Xenophobia is nothing new in America. We were never so accepting of immigrants as our national mythology would have us believe. There have been periods of backlash against many different ethnic groups: Germans, Irish, Chinese, and now immigrants from Latin America and from predominately Muslim countries. That this xenophobia is based on provably irrational fears—rampant crime, “job stealing,” or terrorism—hardly affects the deep-rooted emotional response to foreigners. And whipping up sentiment against outsiders, after all, is the easiest thing in the world, since outsiders have no social bonds to the community.

Yet however deeply rooted the fear is in our psychology, it is not ineradicable. A fear of insects is another of our predisposed phobias, since poisonous insects were daily perils for our ancestors. But when I was in Kenya, constantly exposed to legions of flying, crawling, stinging, biting bugs, I soon lost my fear and felt perfectly at home. I ceased to be afraid once I realized that my fear was irrational: the bugs were safe, so long as I didn’t do anything stupid. Similarly, living in an international city like New York reduces xenophobia through daily contact. An irrational fear quickly dissipates when prolonged experience exposes the fear’s lack of basis in reality.

I do not mean to be overly simplistic. Obviously other factors than our primitive wiring affect xenophobia. In the case of Germany and France, for example, those two states competed for resources and power, leading them into conflict and stirring up hatred. And this hatred, combined with political and language barriers, was—despite living in close proximity—sufficient to motivate the populations of those two countries to kill one another in huge numbers, just for their sake of identity. Obviously, proximity by itself is not enough to overcome xenophobic hatred. Both groups must see each other, not as competitors, but as collaborators, with something positive to contribute to one another.

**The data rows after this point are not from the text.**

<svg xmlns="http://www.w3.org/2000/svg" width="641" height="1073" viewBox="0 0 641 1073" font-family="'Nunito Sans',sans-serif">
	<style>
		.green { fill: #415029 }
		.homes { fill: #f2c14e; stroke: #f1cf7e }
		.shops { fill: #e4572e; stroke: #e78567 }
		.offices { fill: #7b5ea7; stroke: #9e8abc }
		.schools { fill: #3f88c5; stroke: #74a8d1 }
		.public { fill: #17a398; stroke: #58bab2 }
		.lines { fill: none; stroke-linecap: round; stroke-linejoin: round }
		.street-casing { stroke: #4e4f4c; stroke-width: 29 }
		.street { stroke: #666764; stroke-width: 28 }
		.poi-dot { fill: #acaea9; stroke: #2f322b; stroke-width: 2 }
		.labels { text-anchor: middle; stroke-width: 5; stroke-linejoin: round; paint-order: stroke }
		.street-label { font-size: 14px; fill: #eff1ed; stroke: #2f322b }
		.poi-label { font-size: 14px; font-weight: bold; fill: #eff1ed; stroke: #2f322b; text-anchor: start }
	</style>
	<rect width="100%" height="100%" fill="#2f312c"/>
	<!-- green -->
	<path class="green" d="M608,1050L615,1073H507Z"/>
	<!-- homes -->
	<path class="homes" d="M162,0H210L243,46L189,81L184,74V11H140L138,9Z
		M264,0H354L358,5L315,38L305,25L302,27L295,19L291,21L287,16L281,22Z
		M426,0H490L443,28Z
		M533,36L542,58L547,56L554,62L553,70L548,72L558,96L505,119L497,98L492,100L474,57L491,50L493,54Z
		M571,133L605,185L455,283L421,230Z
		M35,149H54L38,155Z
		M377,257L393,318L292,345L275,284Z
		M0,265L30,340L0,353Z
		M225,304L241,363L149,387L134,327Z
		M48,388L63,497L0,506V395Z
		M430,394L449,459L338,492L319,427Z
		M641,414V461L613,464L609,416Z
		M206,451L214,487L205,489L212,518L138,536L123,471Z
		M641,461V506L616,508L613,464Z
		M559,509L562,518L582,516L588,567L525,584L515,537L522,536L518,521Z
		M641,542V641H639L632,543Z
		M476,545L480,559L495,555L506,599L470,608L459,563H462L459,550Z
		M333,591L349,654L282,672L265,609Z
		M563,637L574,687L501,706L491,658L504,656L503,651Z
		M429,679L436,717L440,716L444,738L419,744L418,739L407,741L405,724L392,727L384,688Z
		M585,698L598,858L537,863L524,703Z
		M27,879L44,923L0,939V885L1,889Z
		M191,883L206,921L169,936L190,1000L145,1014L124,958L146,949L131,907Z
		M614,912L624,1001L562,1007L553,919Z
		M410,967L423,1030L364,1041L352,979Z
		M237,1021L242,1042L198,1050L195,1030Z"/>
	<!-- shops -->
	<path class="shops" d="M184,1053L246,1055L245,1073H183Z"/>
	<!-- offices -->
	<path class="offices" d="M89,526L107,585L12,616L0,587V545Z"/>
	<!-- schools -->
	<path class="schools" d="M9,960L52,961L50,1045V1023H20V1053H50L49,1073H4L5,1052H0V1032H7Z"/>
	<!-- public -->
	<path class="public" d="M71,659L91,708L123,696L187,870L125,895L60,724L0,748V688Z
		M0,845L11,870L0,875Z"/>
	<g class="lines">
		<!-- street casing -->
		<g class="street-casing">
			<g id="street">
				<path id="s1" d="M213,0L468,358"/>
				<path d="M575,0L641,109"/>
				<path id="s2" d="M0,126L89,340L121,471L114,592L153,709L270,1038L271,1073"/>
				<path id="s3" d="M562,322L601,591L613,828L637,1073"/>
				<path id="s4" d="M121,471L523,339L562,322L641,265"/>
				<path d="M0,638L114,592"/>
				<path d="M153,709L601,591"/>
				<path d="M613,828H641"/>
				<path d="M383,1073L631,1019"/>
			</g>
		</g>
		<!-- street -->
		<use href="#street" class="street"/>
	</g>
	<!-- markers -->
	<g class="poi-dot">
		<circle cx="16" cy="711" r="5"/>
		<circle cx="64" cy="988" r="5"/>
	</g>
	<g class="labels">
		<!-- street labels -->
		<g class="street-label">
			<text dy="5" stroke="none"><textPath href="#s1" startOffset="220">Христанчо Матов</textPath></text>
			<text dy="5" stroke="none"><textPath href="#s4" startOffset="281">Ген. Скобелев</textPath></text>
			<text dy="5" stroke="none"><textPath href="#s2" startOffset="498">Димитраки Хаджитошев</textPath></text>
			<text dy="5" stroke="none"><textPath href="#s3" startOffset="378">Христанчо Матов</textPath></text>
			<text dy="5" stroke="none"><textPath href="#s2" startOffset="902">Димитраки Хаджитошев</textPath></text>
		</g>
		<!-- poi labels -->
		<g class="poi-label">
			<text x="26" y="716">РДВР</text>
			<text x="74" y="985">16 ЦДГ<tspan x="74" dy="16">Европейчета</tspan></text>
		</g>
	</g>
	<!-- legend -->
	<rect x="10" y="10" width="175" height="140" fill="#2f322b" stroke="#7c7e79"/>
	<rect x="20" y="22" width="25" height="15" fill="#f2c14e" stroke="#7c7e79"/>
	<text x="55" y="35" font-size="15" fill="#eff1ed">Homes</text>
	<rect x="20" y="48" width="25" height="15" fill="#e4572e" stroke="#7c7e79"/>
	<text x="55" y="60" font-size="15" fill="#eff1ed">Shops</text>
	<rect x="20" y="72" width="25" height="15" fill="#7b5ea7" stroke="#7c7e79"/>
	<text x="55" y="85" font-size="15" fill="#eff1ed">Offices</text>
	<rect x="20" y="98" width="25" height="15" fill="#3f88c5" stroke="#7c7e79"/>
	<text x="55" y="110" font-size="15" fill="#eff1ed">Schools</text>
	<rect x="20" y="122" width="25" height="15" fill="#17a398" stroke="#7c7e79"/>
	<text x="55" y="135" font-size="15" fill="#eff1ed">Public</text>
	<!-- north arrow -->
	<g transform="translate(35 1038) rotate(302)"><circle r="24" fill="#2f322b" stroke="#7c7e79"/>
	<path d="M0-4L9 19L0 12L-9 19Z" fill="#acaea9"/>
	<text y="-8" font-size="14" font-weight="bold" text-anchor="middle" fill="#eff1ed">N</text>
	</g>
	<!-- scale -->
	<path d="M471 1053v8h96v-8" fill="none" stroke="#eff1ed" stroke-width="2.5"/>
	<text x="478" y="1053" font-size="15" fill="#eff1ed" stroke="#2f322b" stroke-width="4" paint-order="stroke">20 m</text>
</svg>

As Goethe points out, I think that cuisine has played a surprisingly central role in promoting inter-group harmony. It is said that music is an international language, but I think food and alcohol better deserve that title. Ingredients, dishes, delicacies, gourmet products, and culinary techniques have traveled far and wide. When it comes to fear of foreigners, perhaps our stomach bypasses our brains. Even the most virulent American nationalist, I suspect, enjoys the occasional Chinese take-out. Food is universal; and sharing food, breaking bread together, is a universal sign of peace.

In the heady days of Trump’s campaign, one of his supporters, Marco Gutierez, warned that, if the Mexicans weren’t pushed out, there would be “a taco truck on every corner.” Perhaps this is exactly what we need, as attacks on immigrants’ rights increase daily.